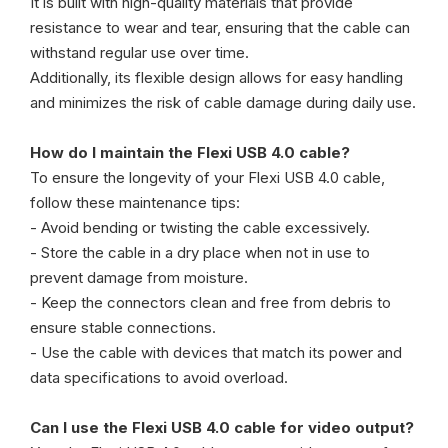
It is built with high-quality materials that provide
resistance to wear and tear, ensuring that the cable can
withstand regular use over time.
Additionally, its flexible design allows for easy handling
and minimizes the risk of cable damage during daily use.
How do I maintain the Flexi USB 4.0 cable?
To ensure the longevity of your Flexi USB 4.0 cable,
follow these maintenance tips:
- Avoid bending or twisting the cable excessively.
- Store the cable in a dry place when not in use to
prevent damage from moisture.
- Keep the connectors clean and free from debris to
ensure stable connections.
- Use the cable with devices that match its power and
data specifications to avoid overload.
Can I use the Flexi USB 4.0 cable for video output?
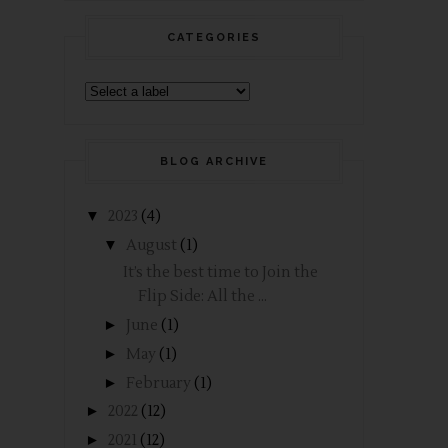
CATEGORIES
BLOG ARCHIVE
▼
2023
(4)
▼
August
(1)
It’s the best time to Join the
Flip Side: All the ...
►
June
(1)
►
May
(1)
►
February
(1)
►
2022
(12)
►
2021
(12)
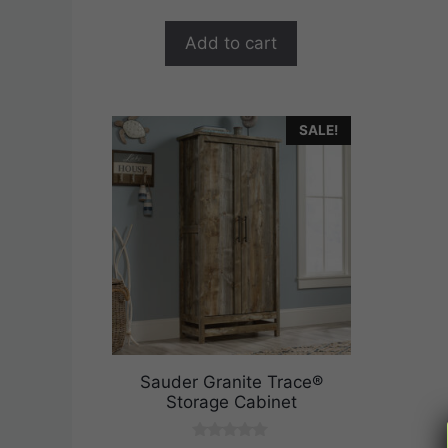
$289.99.
$231.99.
f
5
Add to cart
SALE!
Sauder Granite Trace®
Storage Cabinet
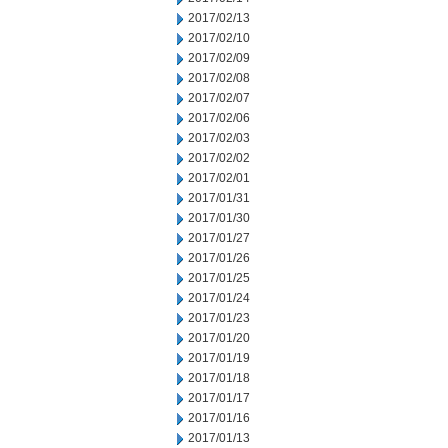
2017/02/13
2017/02/10
2017/02/09
2017/02/08
2017/02/07
2017/02/06
2017/02/03
2017/02/02
2017/02/01
2017/01/31
2017/01/30
2017/01/27
2017/01/26
2017/01/25
2017/01/24
2017/01/23
2017/01/20
2017/01/19
2017/01/18
2017/01/17
2017/01/16
2017/01/13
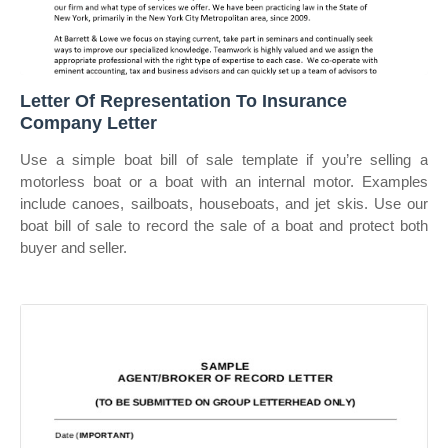
Letter Of Representation To Insurance
Company Letter
Use a simple boat bill of sale template if you’re selling a
motorless boat or a boat with an internal motor. Examples
include canoes, sailboats, houseboats, and jet skis. Use our
boat bill of sale to record the sale of a boat and protect both
buyer and seller.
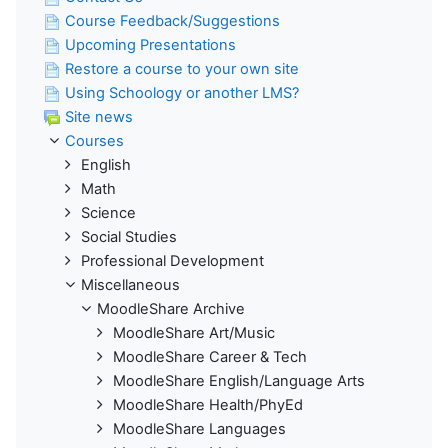
Course Feedback/Suggestions
Upcoming Presentations
Restore a course to your own site
Using Schoology or another LMS?
Site news
Courses
English
Math
Science
Social Studies
Professional Development
Miscellaneous
MoodleShare Archive
MoodleShare Art/Music
MoodleShare Career & Tech
MoodleShare English/Language Arts
MoodleShare Health/PhyEd
MoodleShare Languages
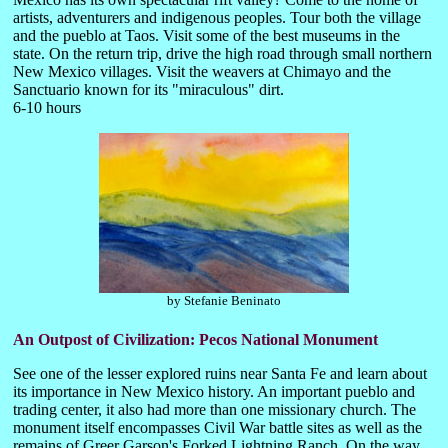
artists, adventurers and indigenous peoples. Tour both the village
and the pueblo at Taos. Visit some of the best museums in the
state. On the return trip, drive the high road through small northern
New Mexico villages. Visit the weavers at Chimayo and the
Sanctuario known for its "miraculous" dirt.
6-10 hours
by Stefanie Beninato
An Outpost of Civilization: Pecos National Monument
See one of the lesser explored ruins near Santa Fe and learn about
its importance in New Mexico history. An important pueblo and
trading center, it also had more than one missionary church. The
monument itself encompasses Civil War battle sites as well as the
remains of Greer Garson's Forked Lightning Ranch. On the way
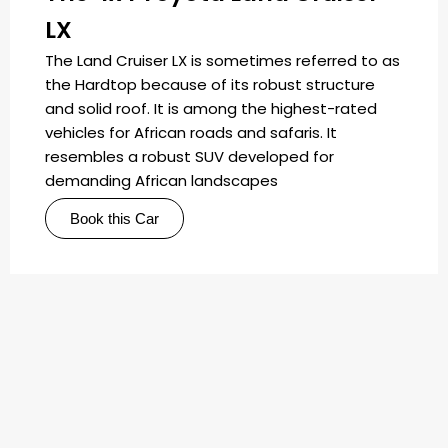
LX
The Land Cruiser LX is sometimes referred to as
the Hardtop because of its robust structure
and solid roof. It is among the highest-rated
vehicles for African roads and safaris. It
resembles a robust SUV developed for
demanding African landscapes
Book this Car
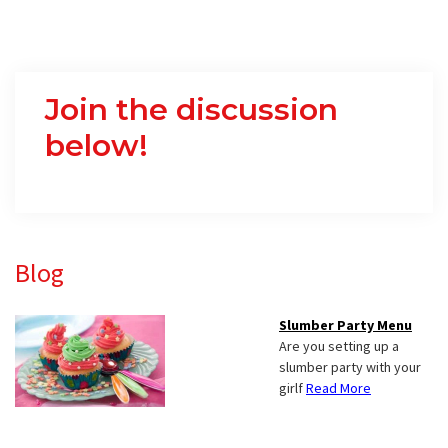
Join the discussion
below!
Primary
Blog
Sidebar
Slumber Party Menu
Are you setting up a
slumber party with your
girlf
Read More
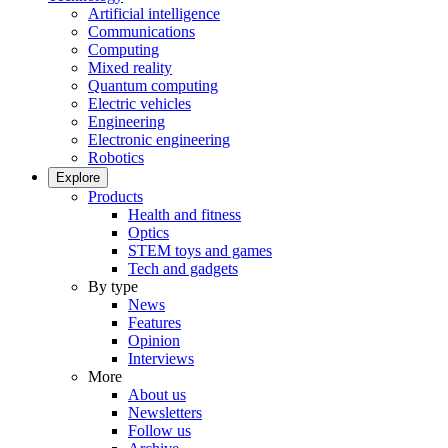
Artificial intelligence
Communications
Computing
Mixed reality
Quantum computing
Electric vehicles
Engineering
Electronic engineering
Robotics
Explore
Products
Health and fitness
Optics
STEM toys and games
Tech and gadgets
By type
News
Features
Opinion
Interviews
More
About us
Newsletters
Follow us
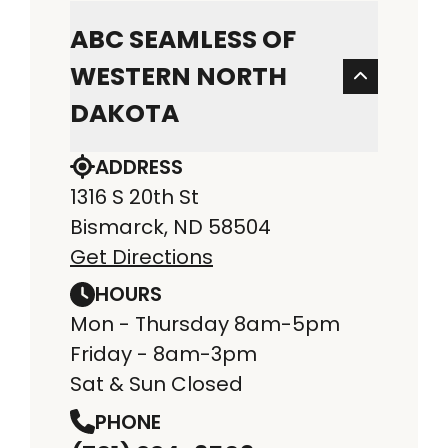
ABC SEAMLESS OF
WESTERN NORTH
DAKOTA
ADDRESS
1316 S 20th St
Bismarck, ND 58504
Get Directions
HOURS
Mon - Thursday 8am-5pm
Friday - 8am-3pm
Sat & Sun Closed
PHONE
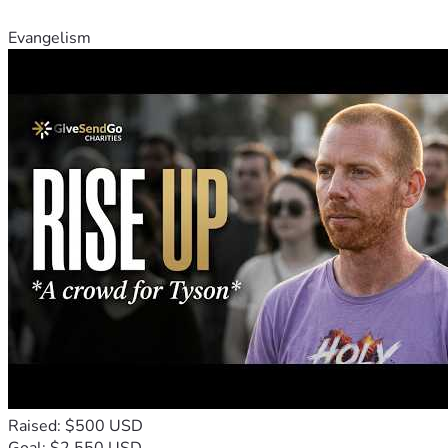
Evangelism
Raised: $500 USD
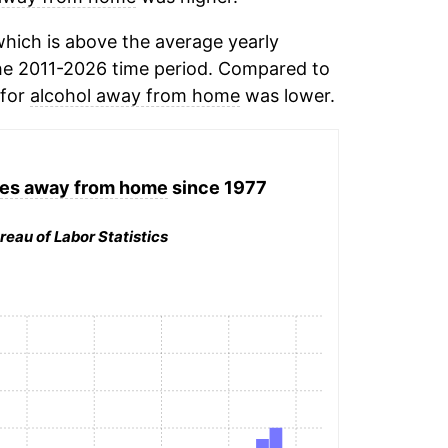
hich is above the average yearly
he 2011-2026 time period. Compared to
 for
alcohol away from home
was lower.
ges away from home
since 1977
reau of Labor Statistics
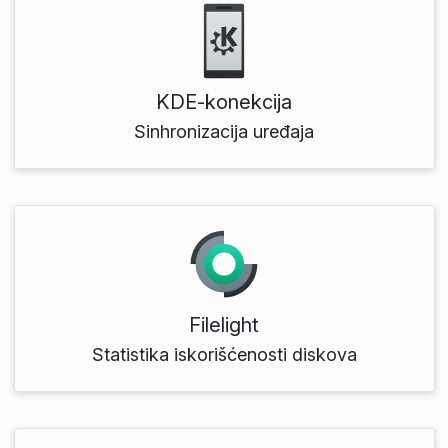
KDE‑konekcija
Sinhronizacija uređaja
Filelight
Statistika iskorišćenosti diskova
- - - - -
- [Description of the task]: Write out every line of text in the material above, keeping each line as it appears, and leave the pictures out of your answer.

- [Reply]:
It is built with high-quality materials that provide
resistance to wear and tear, ensuring that the cable can
withstand regular use over time.
Additionally, its flexible design allows for easy handling
and minimizes the risk of cable damage during daily use.
How do I maintain the Flexi USB 4.0 cable?
To ensure the longevity of your Flexi USB 4.0 cable,
follow these maintenance tips:
- Avoid bending or twisting the cable excessively.
- Store the cable in a dry place when not in use to
prevent damage from moisture.
- Keep the connectors clean and free from debris to
ensure stable connections.
- Use the cable with devices that match its power and
data specifications to avoid overload.
Can I use the Flexi USB 4.0 cable for video output?
CATEGORIES
BLOG ARCHIVE
▼
2023
(4)
▼
August
(1)
It’s the best time to Join the
Flip Side: All the ...
►
June
(1)
►
May
(1)
►
February
(1)
►
2022
(12)
►
2021
(12)
$289.99.
$231.99.
f
5
Add to cart
SALE!
Sauder Granite Trace®
Storage Cabinet
2017/02/13
2017/02/10
2017/02/09
2017/02/08
2017/02/07
2017/02/06
2017/02/03
2017/02/02
2017/02/01
2017/01/31
2017/01/30
2017/01/27
2017/01/26
2017/01/25
2017/01/24
2017/01/23
2017/01/20
2017/01/19
2017/01/18
2017/01/17
2017/01/16
2017/01/13
Letter Of Representation To Insurance
Company Letter
Use a simple boat bill of sale template if you’re selling a
motorless boat or a boat with an internal motor. Examples
include canoes, sailboats, houseboats, and jet skis. Use our
boat bill of sale to record the sale of a boat and protect both
buyer and seller.
Course Feedback/Suggestions
Upcoming Presentations
Restore a course to your own site
Using Schoology or another LMS?
Site news
Courses
English
Math
Science
Social Studies
Professional Development
Miscellaneous
MoodleShare Archive
MoodleShare Art/Music
MoodleShare Career & Tech
MoodleShare English/Language Arts
MoodleShare Health/PhyEd
MoodleShare Languages
artists, adventurers and indigenous peoples. Tour both the village
and the pueblo at Taos. Visit some of the best museums in the
state. On the return trip, drive the high road through small northern
New Mexico villages. Visit the weavers at Chimayo and the
Sanctuario known for its "miraculous" dirt.
6-10 hours
by Stefanie Beninato
An Outpost of Civilization: Pecos National Monument
See one of the lesser explored ruins near Santa Fe and learn about
its importance in New Mexico history. An important pueblo and
trading center, it also had more than one missionary church. The
monument itself encompasses Civil War battle sites as well as the
remains of Greer Garson's Forked Lightning Ranch. On the way
LX
The Land Cruiser LX is sometimes referred to as
the Hardtop because of its robust structure
and solid roof. It is among the highest-rated
vehicles for African roads and safaris. It
resembles a robust SUV developed for
demanding African landscapes
Book this Car
Join the discussion
below!
Primary
Blog
Sidebar
Slumber Party Menu
Are you setting up a
slumber party with your
girlf
Read More
Artificial intelligence
Communications
Computing
Mixed reality
Quantum computing
Electric vehicles
Engineering
Electronic engineering
Robotics
Explore
Products
Health and fitness
Optics
STEM toys and games
Tech and gadgets
By type
News
Features
Opinion
Interviews
More
About us
Newsletters
Follow us
ABC SEAMLESS OF
WESTERN NORTH
DAKOTA
ADDRESS
1316 S 20th St
Bismarck, ND 58504
Get Directions
HOURS
Mon - Thursday 8am-5pm
Friday - 8am-3pm
Sat & Sun Closed
PHONE
Evangelism
Raised: $500 USD
hich is above the average yearly
he 2011-2026 time period. Compared to
 for
alcohol away from home
was lower.
ges away from home
since 1977
reau of Labor Statistics
KDE‑konekcija
Sinhronizacija uređaja
Filelight
Statistika iskorišćenosti diskova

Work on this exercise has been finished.